Through this plurality of convergent actions, the artist makes complex the very pictorial procedure, creating the possibility for chance even in conscious fashion. Dias frustrates the expectation of sight, in a movement that awakens viewers accustomed to the harmony and perfection typical of the technological and industrial world. Or, as Duarte puts it, “the plastic bluntness, the power of the strictly pictorial element that resides in this expansion and multiplication of the ‘picture,’ is no longer a ‘picture,’ in the sense of what tradition would label as a painting par excellence. They are many in one. And they aspire to a totality.”

Thus, these works keep alive the research and the trailblazing character that have marked the Paraíba-born artist’s work since he first became involved in the art world, when he moved to Rio in the late 1950s to attend the engraving lessons by Oswaldo Goeldi (1895–1961). In the year of 1968 he produced works with a conceptual language, such as his “The Illustration of Art” series. Later on, he created pieces that presented themselves as self-portraits, including The Art of Transference (1972) and the film installation A Fly in My Movie (1974). Audience participation in his work is at times demanded intensely, as is the case with the installation Do It Yourself: Freedom Territory, from 1968 (featured in the 29th Biennial of São Paulo, 2010). Having straddled wildly diverse techniques, Antonio Dias is described by critic and curator Paulo Herkenhoff as the “main link between the neoconcretists and the artists of the 1970s: between Hélio Oiticica and Cildo Meireles, Lygia Clark and Tunga, the non-objects and Waltercio Caldas, not to forget Ivens Machado and Iole de Freitas, or even those who worked alongside Meireles in the 1960s, such as Barrio, Raimundo Colares and Antonio Manuel.
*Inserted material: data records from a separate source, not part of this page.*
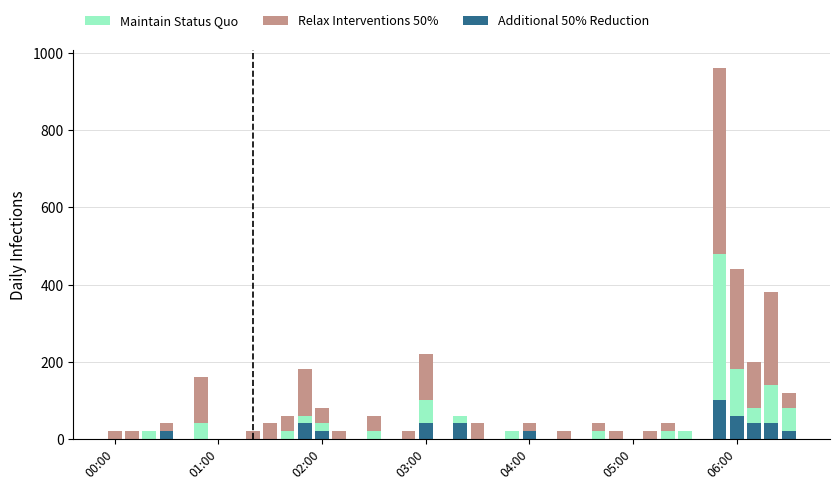

What is the difference between the highest and lowest values at 02:00?

20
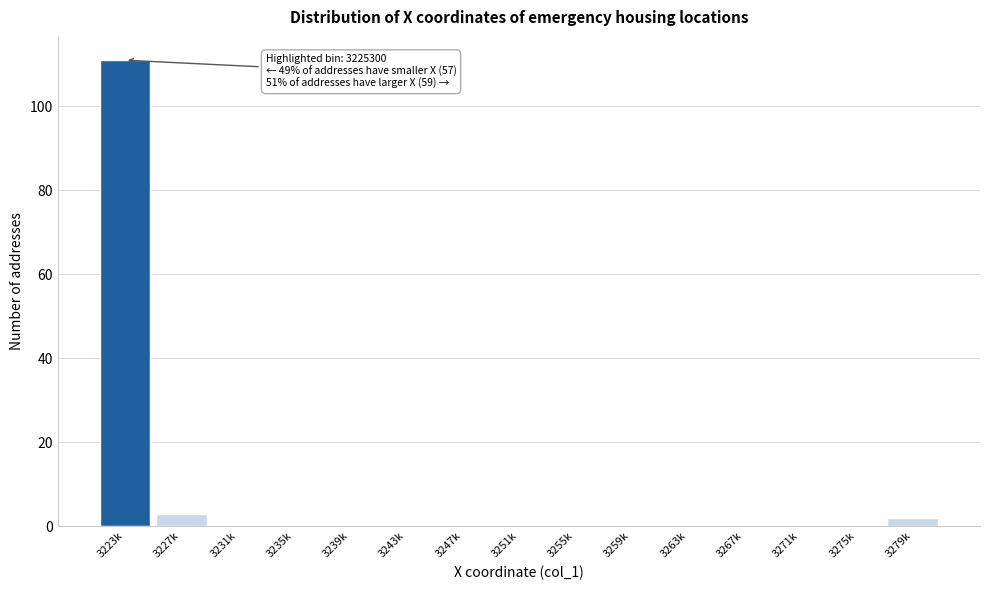

Reading right to left, extract all data points from this chart.

3279k=2	3275k=0	3271k=0	3267k=0	3263k=0	3259k=0	3255k=0	3251k=0	3247k=0	3243k=0	3239k=0	3235k=0	3231k=0	3227k=3	3223k=111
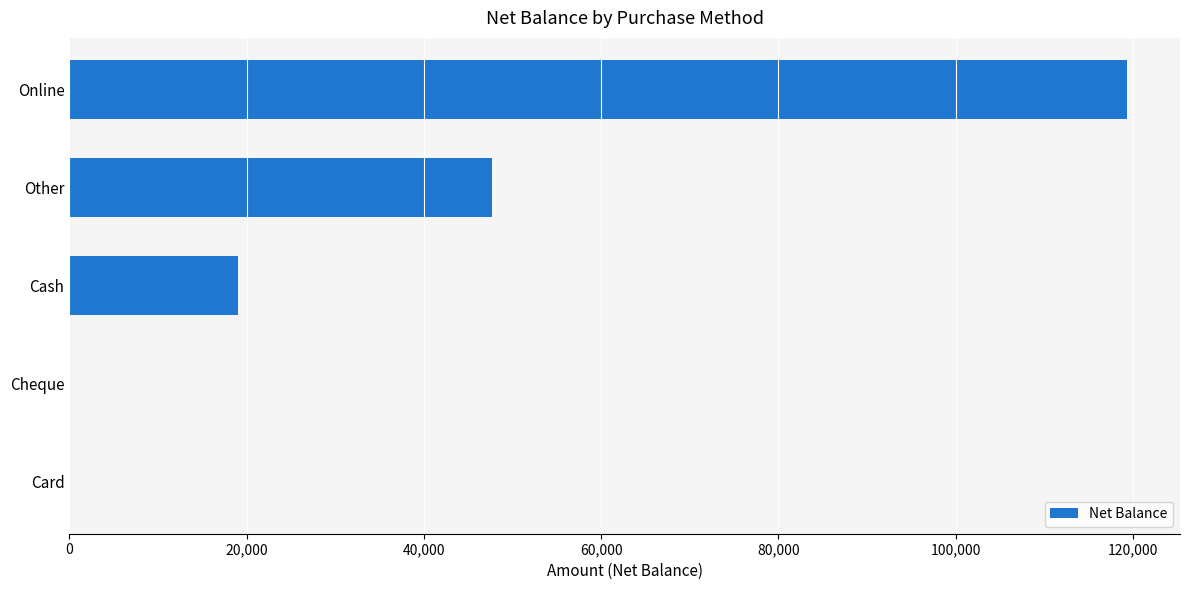

What is the sum of all values?

185999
Dias tempers the presence of the word between conceptual art and the tradition of concrete poetry.”

Parallel to the show at the gallery, Antonio Dias is featured at Fundação Iberê Camargo (Rio Grande do Sul) from March 13 to 18 with the show Potência da Pintura (Painting Power), curated by Paulo Sérgio Duarte.

The artist
Antonio Dias was born in Campina Grande, Paraíba, in 1944, and lives and works between Rio de Janeiro and Milan. He featured in the 1981, 1994, 1998 and 2010 editions of the Biennial of São Paulo, Brazil. Recent group shows include Pop, realismi e politica (Gallery of Modern and Contemporary Art, Bergamo, Italy, 2013); and Order, chaos, and the space between (Phoenix Art Museum, Phoenix, USA). Recent solo shows include Anywhere is my land (Pinacoteca do Estado de São Paulo, São Paulo, Brazil, 2010); and Antonio Dias – Anywhere is My Land (Daros Latinamerica, Zurich, Switzerland, 2009). His work is part of international public collections, including: Museum of Modern Art, New York; Ludwig Museum, Cologne, Germany; Daros Collection, Zurich, Switzerland; Museum of Modern and Contemporary Art, Rijeka, Croatia; and Städtische Galerie Lenbachhaus, Munich, Germany. His work is also part of Brazilian collections such as Museum of Modern Art of Rio de Janeiro and Museu de Arte Contemporânea (MAC-USP), São Paulo.